- **What is needed**: When you reach the line containing "3: (353, 238, 0.57)" in the entries below, start writing out each line exactly, and stop after the line containing "63: (855, 102, 0.94)".

[Dataset excerpts]
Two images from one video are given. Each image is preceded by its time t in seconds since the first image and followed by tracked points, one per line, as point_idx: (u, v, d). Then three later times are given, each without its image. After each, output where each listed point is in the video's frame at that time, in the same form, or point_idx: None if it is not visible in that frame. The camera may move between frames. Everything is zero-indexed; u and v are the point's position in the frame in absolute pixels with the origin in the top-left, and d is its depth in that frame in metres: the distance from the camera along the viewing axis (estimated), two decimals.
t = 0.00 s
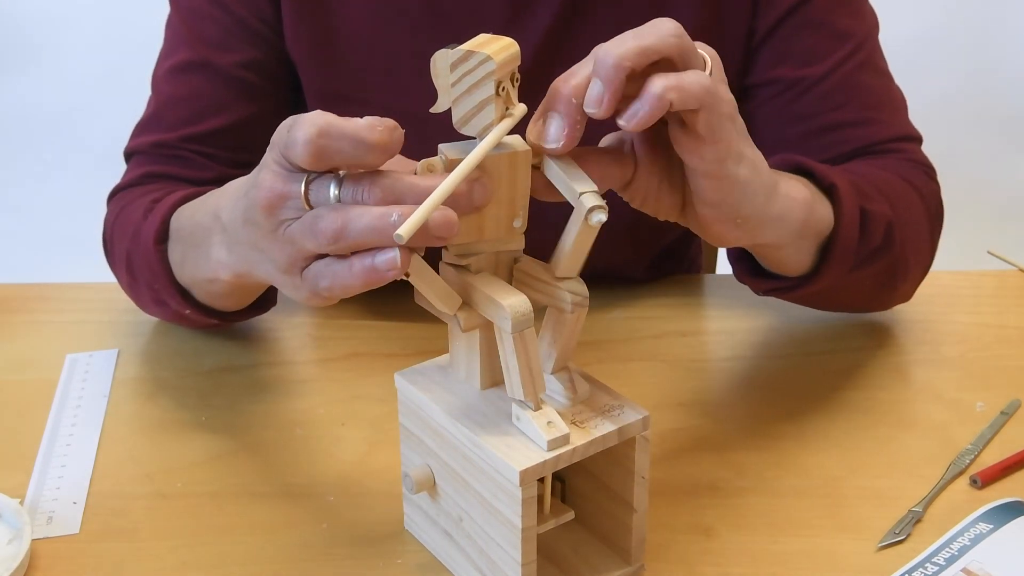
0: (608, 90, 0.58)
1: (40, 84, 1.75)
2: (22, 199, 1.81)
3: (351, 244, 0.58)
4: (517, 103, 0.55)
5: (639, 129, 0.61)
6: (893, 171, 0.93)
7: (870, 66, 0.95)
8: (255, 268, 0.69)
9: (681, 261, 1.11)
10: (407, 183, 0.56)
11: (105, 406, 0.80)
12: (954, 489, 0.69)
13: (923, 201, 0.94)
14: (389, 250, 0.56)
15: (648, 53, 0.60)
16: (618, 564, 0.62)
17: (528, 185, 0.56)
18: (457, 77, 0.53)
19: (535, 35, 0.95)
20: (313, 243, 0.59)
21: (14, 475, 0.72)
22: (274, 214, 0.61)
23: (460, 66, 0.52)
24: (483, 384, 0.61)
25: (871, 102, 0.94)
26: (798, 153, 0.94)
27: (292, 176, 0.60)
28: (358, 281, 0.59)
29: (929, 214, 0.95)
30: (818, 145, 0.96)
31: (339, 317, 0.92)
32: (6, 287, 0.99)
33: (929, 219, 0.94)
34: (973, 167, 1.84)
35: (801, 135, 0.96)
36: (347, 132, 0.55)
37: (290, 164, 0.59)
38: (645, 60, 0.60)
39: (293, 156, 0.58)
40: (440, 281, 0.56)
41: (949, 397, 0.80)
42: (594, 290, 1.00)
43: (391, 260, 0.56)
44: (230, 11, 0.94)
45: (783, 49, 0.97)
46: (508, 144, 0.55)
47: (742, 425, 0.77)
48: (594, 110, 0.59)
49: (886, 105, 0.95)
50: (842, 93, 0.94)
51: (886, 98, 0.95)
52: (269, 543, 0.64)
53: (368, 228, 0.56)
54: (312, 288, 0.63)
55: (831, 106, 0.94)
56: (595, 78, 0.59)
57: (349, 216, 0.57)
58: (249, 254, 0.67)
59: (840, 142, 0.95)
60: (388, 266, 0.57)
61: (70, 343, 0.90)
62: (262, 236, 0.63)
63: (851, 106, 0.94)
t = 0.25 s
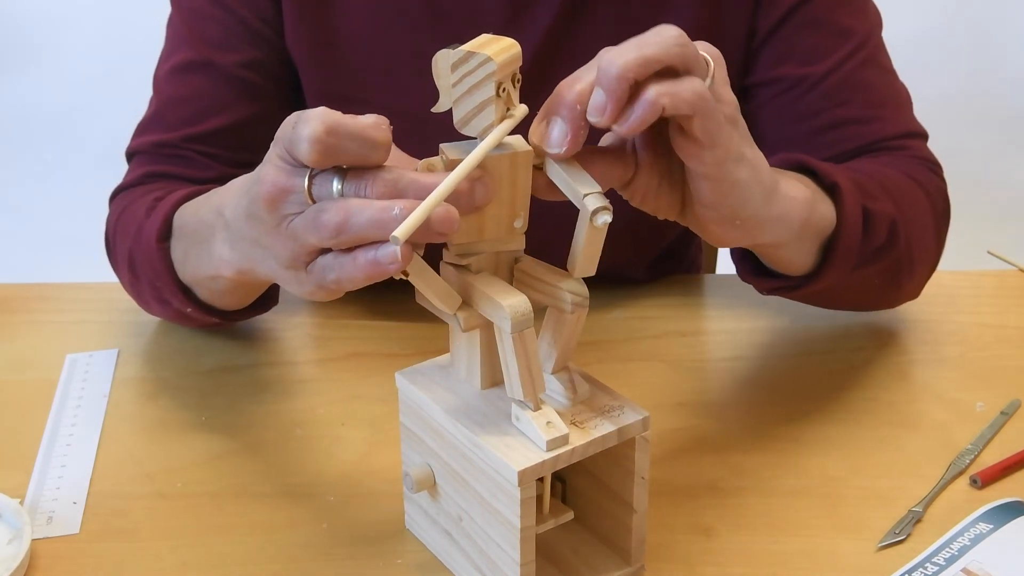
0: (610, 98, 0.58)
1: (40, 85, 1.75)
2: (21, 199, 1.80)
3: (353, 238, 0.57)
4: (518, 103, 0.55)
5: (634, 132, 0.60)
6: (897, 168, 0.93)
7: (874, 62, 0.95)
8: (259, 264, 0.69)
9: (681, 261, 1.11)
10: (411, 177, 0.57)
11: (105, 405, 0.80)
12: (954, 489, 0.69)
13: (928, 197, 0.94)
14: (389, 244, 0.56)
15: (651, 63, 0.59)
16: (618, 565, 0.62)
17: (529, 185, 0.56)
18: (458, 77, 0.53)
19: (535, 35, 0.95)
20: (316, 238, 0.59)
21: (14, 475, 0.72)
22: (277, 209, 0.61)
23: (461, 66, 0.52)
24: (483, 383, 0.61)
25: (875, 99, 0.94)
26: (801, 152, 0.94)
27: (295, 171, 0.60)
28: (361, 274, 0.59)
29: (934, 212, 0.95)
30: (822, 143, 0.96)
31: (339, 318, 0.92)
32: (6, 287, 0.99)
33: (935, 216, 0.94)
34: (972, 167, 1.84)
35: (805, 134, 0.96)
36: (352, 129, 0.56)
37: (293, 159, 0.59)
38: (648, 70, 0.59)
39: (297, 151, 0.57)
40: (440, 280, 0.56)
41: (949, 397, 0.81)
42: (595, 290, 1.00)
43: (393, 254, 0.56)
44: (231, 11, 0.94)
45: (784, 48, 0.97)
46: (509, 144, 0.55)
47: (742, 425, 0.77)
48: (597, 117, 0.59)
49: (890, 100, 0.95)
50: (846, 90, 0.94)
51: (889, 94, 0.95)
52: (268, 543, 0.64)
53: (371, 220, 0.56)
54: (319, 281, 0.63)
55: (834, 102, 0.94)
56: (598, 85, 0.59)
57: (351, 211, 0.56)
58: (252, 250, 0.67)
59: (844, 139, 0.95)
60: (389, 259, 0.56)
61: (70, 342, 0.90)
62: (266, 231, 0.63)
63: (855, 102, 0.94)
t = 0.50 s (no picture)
0: (613, 104, 0.58)
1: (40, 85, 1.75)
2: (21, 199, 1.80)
3: (354, 234, 0.57)
4: (520, 103, 0.55)
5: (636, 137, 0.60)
6: (904, 164, 0.93)
7: (878, 58, 0.95)
8: (260, 261, 0.69)
9: (681, 261, 1.11)
10: (411, 175, 0.57)
11: (105, 405, 0.80)
12: (953, 489, 0.69)
13: (936, 195, 0.94)
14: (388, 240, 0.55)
15: (654, 69, 0.59)
16: (617, 565, 0.62)
17: (531, 185, 0.56)
18: (460, 76, 0.53)
19: (536, 35, 0.95)
20: (316, 234, 0.59)
21: (14, 475, 0.72)
22: (276, 205, 0.61)
23: (463, 65, 0.52)
24: (484, 383, 0.61)
25: (880, 94, 0.94)
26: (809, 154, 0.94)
27: (295, 167, 0.60)
28: (362, 270, 0.58)
29: (943, 207, 0.94)
30: (829, 140, 0.96)
31: (339, 318, 0.92)
32: (6, 287, 0.99)
33: (943, 210, 0.94)
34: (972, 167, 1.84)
35: (809, 132, 0.97)
36: (355, 126, 0.57)
37: (294, 155, 0.59)
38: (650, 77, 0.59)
39: (297, 148, 0.57)
40: (440, 279, 0.56)
41: (949, 397, 0.81)
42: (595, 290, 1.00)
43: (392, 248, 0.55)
44: (233, 11, 0.94)
45: (786, 48, 0.97)
46: (511, 144, 0.55)
47: (742, 425, 0.77)
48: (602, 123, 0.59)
49: (896, 96, 0.95)
50: (851, 86, 0.94)
51: (895, 89, 0.95)
52: (268, 543, 0.64)
53: (371, 216, 0.55)
54: (320, 278, 0.62)
55: (837, 100, 0.94)
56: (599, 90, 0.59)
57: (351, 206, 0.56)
58: (253, 247, 0.67)
59: (849, 136, 0.95)
60: (389, 254, 0.56)
61: (70, 342, 0.90)
62: (266, 227, 0.62)
63: (860, 99, 0.94)
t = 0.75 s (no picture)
0: (614, 131, 0.58)
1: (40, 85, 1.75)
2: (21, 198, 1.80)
3: (353, 229, 0.57)
4: (521, 103, 0.55)
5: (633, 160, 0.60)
6: (912, 157, 0.92)
7: (884, 51, 0.95)
8: (260, 260, 0.68)
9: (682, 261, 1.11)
10: (411, 171, 0.57)
11: (105, 405, 0.80)
12: (953, 489, 0.69)
13: (944, 187, 0.93)
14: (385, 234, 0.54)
15: (658, 99, 0.58)
16: (616, 566, 0.62)
17: (532, 185, 0.56)
18: (460, 77, 0.53)
19: (535, 34, 0.95)
20: (316, 230, 0.58)
21: (14, 475, 0.72)
22: (276, 201, 0.61)
23: (463, 66, 0.52)
24: (484, 383, 0.61)
25: (887, 87, 0.94)
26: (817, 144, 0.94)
27: (298, 163, 0.60)
28: (362, 267, 0.58)
29: (950, 197, 0.94)
30: (837, 134, 0.96)
31: (340, 318, 0.92)
32: (7, 287, 0.99)
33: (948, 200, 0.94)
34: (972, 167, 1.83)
35: (816, 127, 0.97)
36: (359, 122, 0.57)
37: (296, 150, 0.59)
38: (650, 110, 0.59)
39: (300, 143, 0.57)
40: (440, 278, 0.56)
41: (949, 397, 0.81)
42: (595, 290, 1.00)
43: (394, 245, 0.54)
44: (233, 11, 0.94)
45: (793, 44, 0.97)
46: (512, 144, 0.55)
47: (742, 425, 0.77)
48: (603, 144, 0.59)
49: (902, 88, 0.95)
50: (857, 80, 0.94)
51: (902, 82, 0.95)
52: (268, 543, 0.64)
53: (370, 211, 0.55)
54: (320, 275, 0.62)
55: (843, 92, 0.94)
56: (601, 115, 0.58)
57: (352, 200, 0.56)
58: (253, 246, 0.67)
59: (858, 129, 0.95)
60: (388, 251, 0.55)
61: (70, 342, 0.90)
62: (266, 224, 0.62)
63: (867, 92, 0.94)
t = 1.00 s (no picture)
0: (603, 99, 0.58)
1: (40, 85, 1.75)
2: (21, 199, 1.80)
3: (353, 225, 0.57)
4: (520, 101, 0.55)
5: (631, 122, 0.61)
6: (935, 138, 0.91)
7: (901, 33, 0.95)
8: (258, 257, 0.68)
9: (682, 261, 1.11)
10: (412, 169, 0.57)
11: (105, 405, 0.80)
12: (953, 489, 0.69)
13: (971, 163, 0.92)
14: (388, 231, 0.54)
15: (634, 54, 0.60)
16: (616, 566, 0.62)
17: (532, 183, 0.56)
18: (458, 75, 0.53)
19: (534, 34, 0.95)
20: (316, 225, 0.58)
21: (14, 475, 0.72)
22: (276, 196, 0.61)
23: (461, 63, 0.52)
24: (485, 383, 0.61)
25: (906, 70, 0.94)
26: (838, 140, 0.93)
27: (299, 158, 0.60)
28: (361, 263, 0.58)
29: (981, 174, 0.92)
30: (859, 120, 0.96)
31: (340, 318, 0.92)
32: (7, 287, 0.99)
33: (980, 178, 0.92)
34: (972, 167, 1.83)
35: (838, 115, 0.97)
36: (363, 118, 0.57)
37: (297, 146, 0.59)
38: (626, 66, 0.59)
39: (303, 137, 0.58)
40: (440, 278, 0.56)
41: (949, 398, 0.80)
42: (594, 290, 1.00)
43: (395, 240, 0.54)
44: (233, 11, 0.94)
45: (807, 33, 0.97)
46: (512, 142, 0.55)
47: (742, 425, 0.77)
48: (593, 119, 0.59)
49: (922, 69, 0.95)
50: (875, 65, 0.94)
51: (921, 62, 0.94)
52: (268, 543, 0.64)
53: (371, 207, 0.55)
54: (318, 270, 0.62)
55: (861, 77, 0.94)
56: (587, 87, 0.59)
57: (353, 196, 0.56)
58: (251, 242, 0.67)
59: (877, 115, 0.95)
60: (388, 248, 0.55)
61: (70, 342, 0.90)
62: (266, 220, 0.62)
63: (886, 76, 0.94)
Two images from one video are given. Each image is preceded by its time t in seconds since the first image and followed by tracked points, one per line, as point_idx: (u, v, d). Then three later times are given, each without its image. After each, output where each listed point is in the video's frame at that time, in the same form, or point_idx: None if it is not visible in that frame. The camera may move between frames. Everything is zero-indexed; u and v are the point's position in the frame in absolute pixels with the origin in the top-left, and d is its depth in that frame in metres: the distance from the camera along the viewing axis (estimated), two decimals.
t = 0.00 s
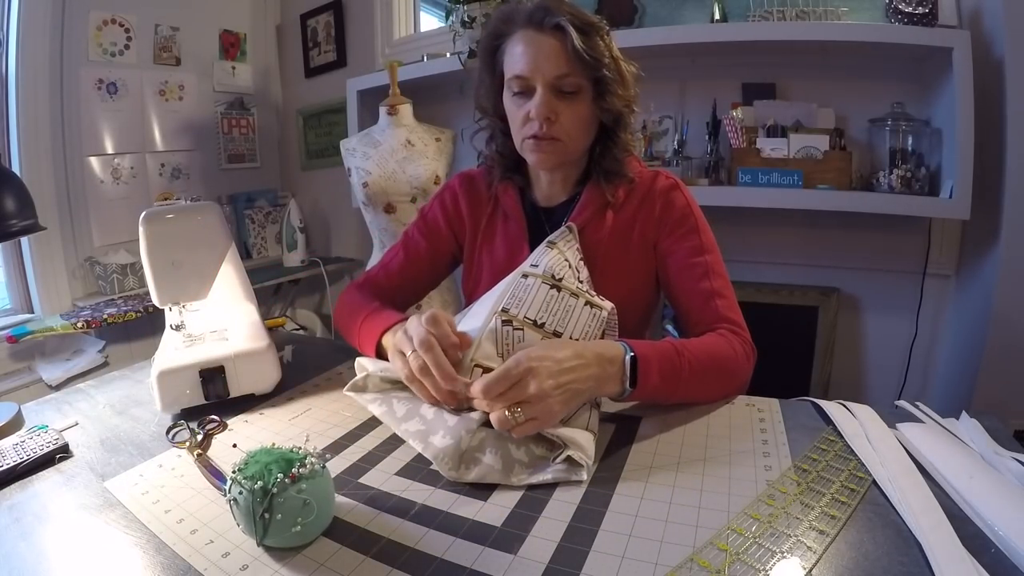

- **Exercise answer**:
3: (353, 238, 0.57)
4: (518, 103, 0.55)
5: (634, 132, 0.60)
6: (897, 168, 0.93)
7: (874, 62, 0.95)
8: (259, 264, 0.69)
9: (681, 261, 1.11)
10: (411, 177, 0.57)
11: (105, 405, 0.80)
12: (954, 489, 0.69)
13: (928, 197, 0.94)
14: (389, 244, 0.56)
15: (651, 63, 0.59)
16: (618, 565, 0.62)
17: (529, 185, 0.56)
18: (458, 77, 0.53)
19: (535, 35, 0.95)
20: (316, 238, 0.59)
21: (14, 475, 0.72)
22: (277, 209, 0.61)
23: (461, 66, 0.52)
24: (483, 383, 0.61)
25: (875, 99, 0.94)
26: (801, 152, 0.94)
27: (295, 171, 0.60)
28: (361, 274, 0.59)
29: (934, 212, 0.95)
30: (822, 143, 0.96)
31: (339, 318, 0.92)
32: (6, 287, 0.99)
33: (935, 216, 0.94)
34: (972, 167, 1.84)
35: (805, 134, 0.96)
36: (352, 129, 0.56)
37: (293, 159, 0.59)
38: (648, 70, 0.59)
39: (297, 151, 0.57)
40: (440, 280, 0.56)
41: (949, 397, 0.81)
42: (595, 290, 1.00)
43: (393, 254, 0.56)
44: (231, 11, 0.94)
45: (784, 48, 0.97)
46: (509, 144, 0.55)
47: (742, 425, 0.77)
48: (597, 117, 0.59)
49: (890, 100, 0.95)
50: (846, 90, 0.94)
51: (889, 94, 0.95)
52: (268, 543, 0.64)
53: (371, 220, 0.56)
54: (319, 281, 0.63)
55: (834, 102, 0.94)
56: (598, 85, 0.59)
57: (351, 211, 0.56)
58: (252, 250, 0.67)
59: (844, 139, 0.95)
60: (389, 259, 0.56)
61: (70, 342, 0.90)
62: (266, 231, 0.63)
63: (855, 102, 0.94)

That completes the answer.